The improvement in the negative class (both precision and recall) is apparent when compared to the previous table. Notice that precision was initially varying from 6.5% to 19.9%, and now, it has reached almost 58.5%. Finally, we should mention that GBM was constantly found to be the most robust classification method, in all forms of datasets, with and without measures for the class imbalance problem. The parameters for the third experiment, either for the positive or the negative imbalanced sets, are tabulated below, on
Table 10.
7. Conclusions
The presented research, which is an extension of [
54], studied the use of machine learning in sentiment analysis tasks, particularly in situations where the text is given in a language with a relatively minimal set of linguistic analysis gazetteers and modules, such as the POS tagger, syntactic shallow parsers, etc. Modern Greek has its place to this category of under-resourced languages, and the present work collected real-world sentiment data, obtained from Web 2.0 platforms, and followed an idea of using machine translation of Greek tokens as a feature generation step. More specifically, instead of utilizing a hand-crafted polarity lexicon for Greek, which would have insufficient impact on the accuracy of the predictions due to the noisy social media linguistic style, we proposed a method that considers the translation of each Greek token as an additional input feature.
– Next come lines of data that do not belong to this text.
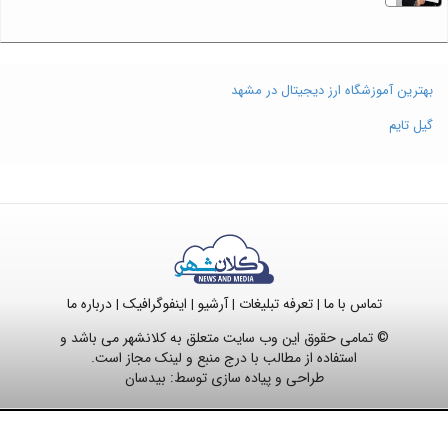
بهترین آموزشگاه ارز دیجیتال در مشهد
گیل تایم
تماس با ما
تعرفه تبلیغات
آرشیو
اینفوگرافیک
درباره ما
|
|
|
|
© تمامی حقوق این وب سایت متعلق به کلانشهر می باشد و
استفاده از مطالب با درج منبع و لینک مجاز است.
طراحی و پیاده سازی توسط:
بیدسان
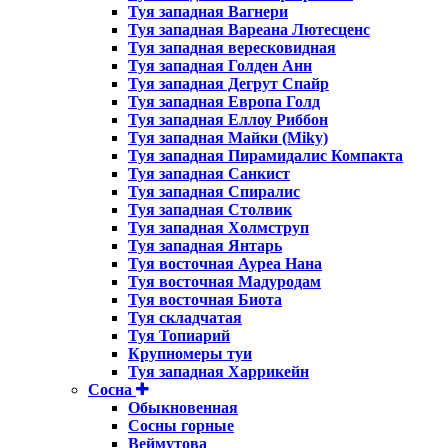
Туя западная Вагнери
Туя западная Вареана Лютесценс
Туя западная вересковидная
Туя западная Голден Анн
Туя западная Дегрут Спайр
Туя западная Европа Голд
Туя западная Еллоу Риббон
Туя западная Майки (Miky)
Туя западная Пирамидалис Компакта
Туя западная Санкист
Туя западная Спиралис
Туя западная Столвик
Туя западная Холмструп
Туя западная Янтарь
Туя восточная Ауреа Нана
Туя восточная Мадуродам
Туя восточная Биота
Туя складчатая
Туя Топиарий
Крупномеры туи
Туя западная Харрикейн
Сосна
Обыкновенная
Сосны горные
Веймутова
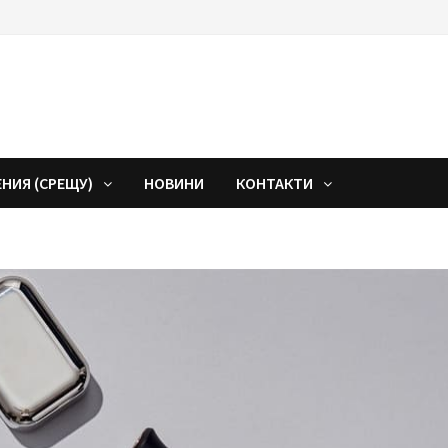
ЕНИЯ (СРЕЩУ)
НОВИНИ
КОНТАКТИ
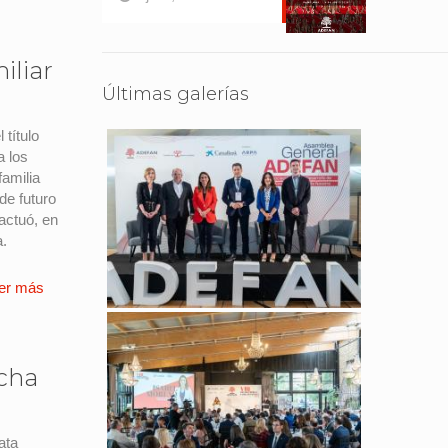
iliar
Últimas galerías
 título
a los
familia
de futuro
actuó, en
a.
er más
echa
ata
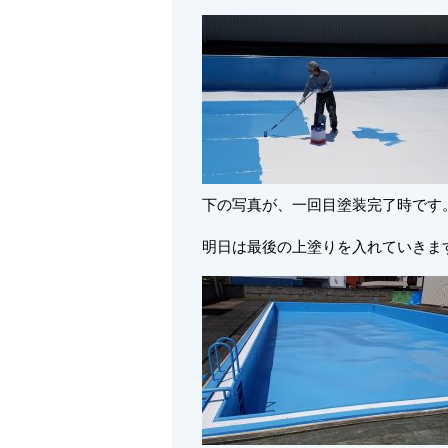
下の写真が、一回目塗装完了時です
明日は最後の上塗りを入れていきま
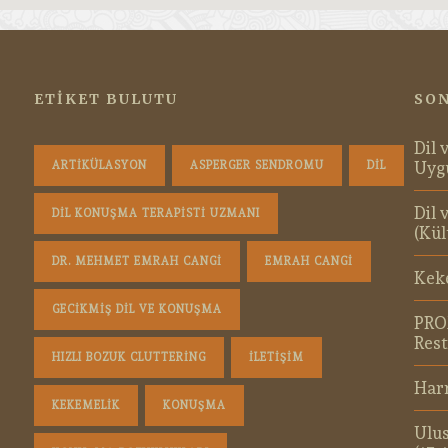
ETIKET BULUTU
SON
Dil 
Uyg
ARTIKÜLASYON
ASPERGER SENDROMU
DIL
Dil 
DIL KONUŞMA TERAPISTI UZMANI
(Kül
DR. MEHMET EMRAH CANGI
EMRAH CANGI
Kek
GECIKMIŞ DIL VE KONUŞMA
PRO
Rest
HIZLI BOZUK CLUTTERING
ILETIŞIM
Harm
KEKEMELIK
KONUŞMA
Ulus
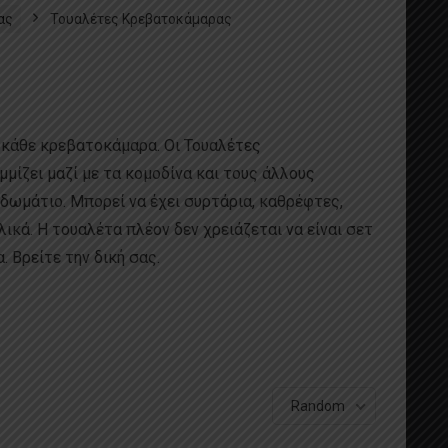
ας
Τουαλέτες Κρεβατοκάμαρας
 κάθε κρεβατοκάμαρα. Οι Τουαλέτες
ίζει μαζί με τα κομοδίνα και τους άλλους
δωμάτιο. Μπορεί να έχει συρτάρια, καθρέφτες,
ικά. Η τουαλέτα πλέον δεν χρειάζεται να είναι σετ
. Βρείτε την δική σας.
ς αποθηκευτικούς χώρους
 συρτάρια, καθρέφτες, συρόμενες πόρτες, αλλά και
να είναι σετ με τα κομοδίνα και το κρεβάτι. Έχει
Random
Even though this process may appear to bring additional effort and complexity to the majority of classification algorithms, the use of gradient boosting machines, a robust ensemble method that can handle sparsity in high-dimensional data, appeared to be valuable for the task at hand, outperforming a family of well-known methods for sentiment analysis. Even when confronted with other state of the art classifiers, such as deep neural networks (from the family of recurrent neural networks), the proposed method demonstrated superior performance. Moreover, since sentiment data in real cases present a high level of class imbalance between the positive and the negative label, we applied sophisticated sampling methods for not allowing the bias of the classifiers towards the majority class. Yet again, GBM was found to be the superior solution in terms of precision and recall per each class label. In the future, we are oriented towards using semantic features, such as topic models, to further improve the sentiment analysis models.